Jamie McDonald

Personal information
- Full name: Jamie McDonald
- Born: 13 January 1977 (age 49) Tweed Heads, New South Wales, Australia

Playing information
- Position: Prop, Second-row
Club
| Years | Team | Pld | T | G | FG | P |
| 1998 | Adelaide Rams | 2 | 0 | 0 | 0 | 0 |
| 1999–04 | North Qld Cowboys | 48 | 1 | 0 | 0 | 4 |
| 2005 | Melbourne Storm | 2 | 0 | 0 | 0 | 0 |
|  | Total | 52 | 1 | 0 | 0 | 4 |
- Source: As of 15 January 2019

= Jamie McDonald (rugby league) =

Australian rugby league footballer

Jamie McDonald (born 13 January 1977) is an Australian former professional rugby league footballer who played in the 1990s and 2000s. He played for the Adelaide Rams in 1998, the North Queensland Cowboys from 2000 to 2004 and finally the Melbourne Storm in 2005.

==Playing career==
In 1998, McDonald played for the Wests Panthers in the Queensland Cup.
McDonald made 2 appearances for the now defunct Adelaide side in 1998 including the club's final ever game which was a 34–20 loss against Newcastle.

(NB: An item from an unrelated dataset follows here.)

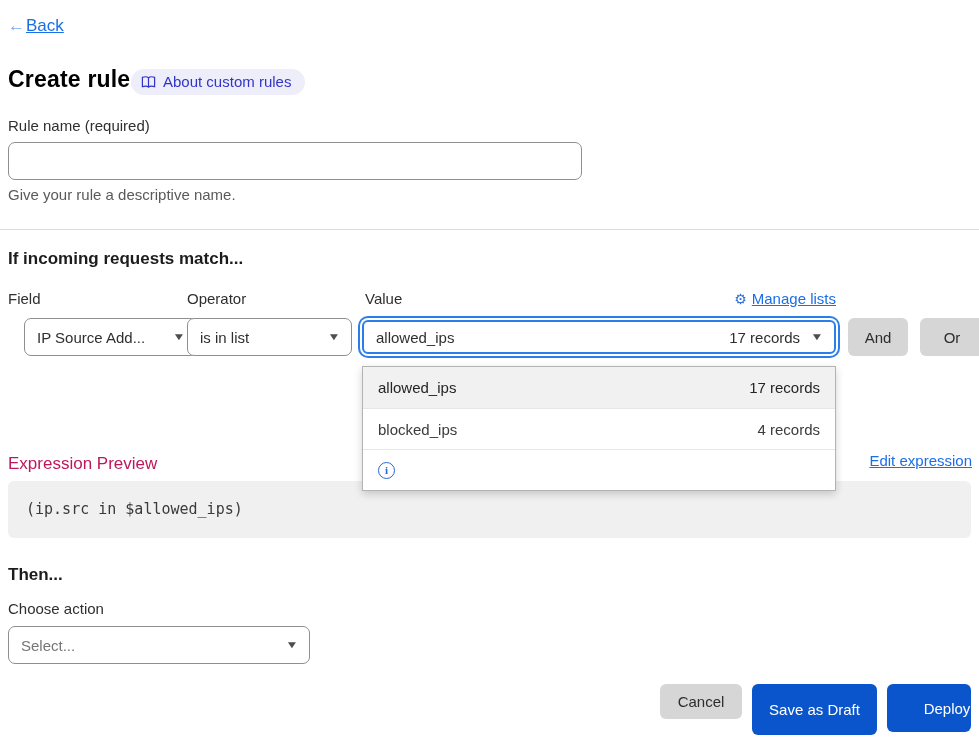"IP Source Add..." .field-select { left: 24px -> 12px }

After the liquidation of Adelaide, McDonald joined North Queensland. In McDonald's first season at the club, North Queensland finished last on the table. In total, McDonald made 48 appearances for the team. McDonald also scored his one and only try in first grade in Round 20 2003 against Canterbury while at the club.

In 2005, McDonald joined Melbourne and his final game in first grade was a 36–16 loss against Penrith.